Toshiki Okada’s triptych of plays operates on two levels. The first pokes fun at the absurdities of office life. Three temps must plan the retirement party of a permanent worker. Great, despair-addled problem: What restaurant should they select, since they barely know her?
Most jokes emerge from Okada’s clever comedic techniques of unimportant phrases and perspectives repeated ad nauseum, such as a co-worker debating the morality of temporary workers violating the office hierarchy. These speeches complement a formalized, presentational style, but despite the actors speaking Japanese, (supertitles, including Wikipedia jokes, appear on the back wall), little but their rail-thin physiques distinguishes them from their American counterparts.

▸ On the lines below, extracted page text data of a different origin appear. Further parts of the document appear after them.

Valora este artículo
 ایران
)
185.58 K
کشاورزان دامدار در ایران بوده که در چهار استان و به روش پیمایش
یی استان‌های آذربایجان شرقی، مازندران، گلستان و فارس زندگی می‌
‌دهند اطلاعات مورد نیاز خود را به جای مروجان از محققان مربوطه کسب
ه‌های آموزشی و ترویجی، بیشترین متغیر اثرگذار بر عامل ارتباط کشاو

Okada’s repetitious choreography deepens the absurd situation; a couple flirts, with each other and with the line between hitting on and harassment. He dips into long crouches to peer up her skirt while she complains of an air conditioner set to an unbearable temperature.
The second level interweaves an existentialist meditation on young Japanese workers in meaningless, corporate conditions. A farewell party serves as a finel meal; each worker wonders what she would eat on her last day. In the titular farewell speech, the retiree tells a rambling, ominous story about stepping on a cicada, crushing a creature “that emerges above ground for a short time, only to spend its life crying.”
A metaphor tucked within an absurdity, sure, but neither approach transcends the obvious. The British and American Office series provided more palatable humor, and Okada’s sole insight comes unintentionally, showing that existentialist writers can only depict and describe— in this case, humorously — but otherwise offer little else of value.
Hot Pepper, Air Conditioner, and the Farewell Speech. 7 p.m. through Sunday at Christ Church Neighborhood House, 20 North American St. Tickets: $28 to $35.